Stuck was at the gate entrance, a big gun in a sling across his chest. Valentine had to look twice, but he recognized it as an automatic shotgun. He wondered where Stuck had acquired it and where it had stayed hidden in their travels-the weapon in his arms was easily worth its weight in solid silver. It was one of the few weapons that didn't require a tripod and that could kill a Reaper with a single burst of fire.

With the Chuckwagon parked, its trailer well inside, Valentine had Habanero tell the driver of the Bushmaster to back up the APC through the gate and into truck dock. It would fill it, perhaps not as tight as the Dutch boy's finger in the proverbial dike, but close.

Backing up the Bushmaster was no easy matter-the driver didn't have the usual rearview mirrors. Rockaway was at the top forward hatch, passing instructions to the driver.

Figures flashed out of the darkness, barefoot in the snow.

"Get inside, get inside, get inside!" Valentine shouted to Stuck. "Habanero, Bushmaster needs to clear the gate and get in the loading dock. Have Boneyard pull forward and wait, buttoned up tight."

Valentine heard a scream. Rockaway lit up the night with his pistol, firing at the ravies running for the Bushmaster.

Another charged out of the snow on his blind side.

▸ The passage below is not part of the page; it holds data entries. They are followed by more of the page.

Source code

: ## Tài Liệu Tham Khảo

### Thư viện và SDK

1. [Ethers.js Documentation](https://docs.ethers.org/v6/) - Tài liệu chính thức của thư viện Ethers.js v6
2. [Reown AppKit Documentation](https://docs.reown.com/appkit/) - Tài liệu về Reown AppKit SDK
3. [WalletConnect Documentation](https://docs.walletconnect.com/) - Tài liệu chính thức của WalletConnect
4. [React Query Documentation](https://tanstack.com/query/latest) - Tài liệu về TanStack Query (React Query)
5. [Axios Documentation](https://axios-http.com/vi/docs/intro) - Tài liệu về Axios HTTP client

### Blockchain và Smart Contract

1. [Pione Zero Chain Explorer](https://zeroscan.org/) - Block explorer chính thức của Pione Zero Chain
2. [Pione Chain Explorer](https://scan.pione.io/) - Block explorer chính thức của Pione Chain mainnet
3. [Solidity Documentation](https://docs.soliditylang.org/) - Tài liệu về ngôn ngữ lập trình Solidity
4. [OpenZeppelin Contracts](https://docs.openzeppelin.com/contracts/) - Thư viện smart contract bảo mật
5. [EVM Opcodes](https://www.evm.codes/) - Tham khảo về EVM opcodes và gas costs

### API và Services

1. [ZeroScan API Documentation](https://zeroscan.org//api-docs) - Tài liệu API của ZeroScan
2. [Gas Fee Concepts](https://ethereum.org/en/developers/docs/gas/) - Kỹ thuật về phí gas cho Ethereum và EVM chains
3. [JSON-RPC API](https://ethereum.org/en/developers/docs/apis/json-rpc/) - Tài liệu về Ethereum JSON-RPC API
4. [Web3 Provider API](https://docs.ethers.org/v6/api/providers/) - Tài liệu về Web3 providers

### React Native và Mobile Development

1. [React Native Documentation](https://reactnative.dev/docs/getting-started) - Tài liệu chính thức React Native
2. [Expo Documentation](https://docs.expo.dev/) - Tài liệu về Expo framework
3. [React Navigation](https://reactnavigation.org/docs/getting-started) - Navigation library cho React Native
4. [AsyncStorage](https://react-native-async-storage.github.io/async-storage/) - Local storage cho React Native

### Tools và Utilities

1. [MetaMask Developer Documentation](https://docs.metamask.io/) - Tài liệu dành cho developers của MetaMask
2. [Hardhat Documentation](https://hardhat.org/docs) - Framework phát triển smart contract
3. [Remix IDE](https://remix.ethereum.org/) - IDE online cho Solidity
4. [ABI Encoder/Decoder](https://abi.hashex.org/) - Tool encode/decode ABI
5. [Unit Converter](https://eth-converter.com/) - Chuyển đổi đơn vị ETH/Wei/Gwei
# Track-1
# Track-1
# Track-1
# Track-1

Valentine swung to aim, but the ravie jumped right out of his sights and landed on Rockaway, biting and pulling.

"Keve," Mrs. O'Coombe screamed from the doorway.

Rockaway emptied his gun blind and over his shoulder into the thing biting him.

Chaos. Everyone shouted at once, mostly to get the gate down.

"How the hell do you shut this door?" Stuck hollered.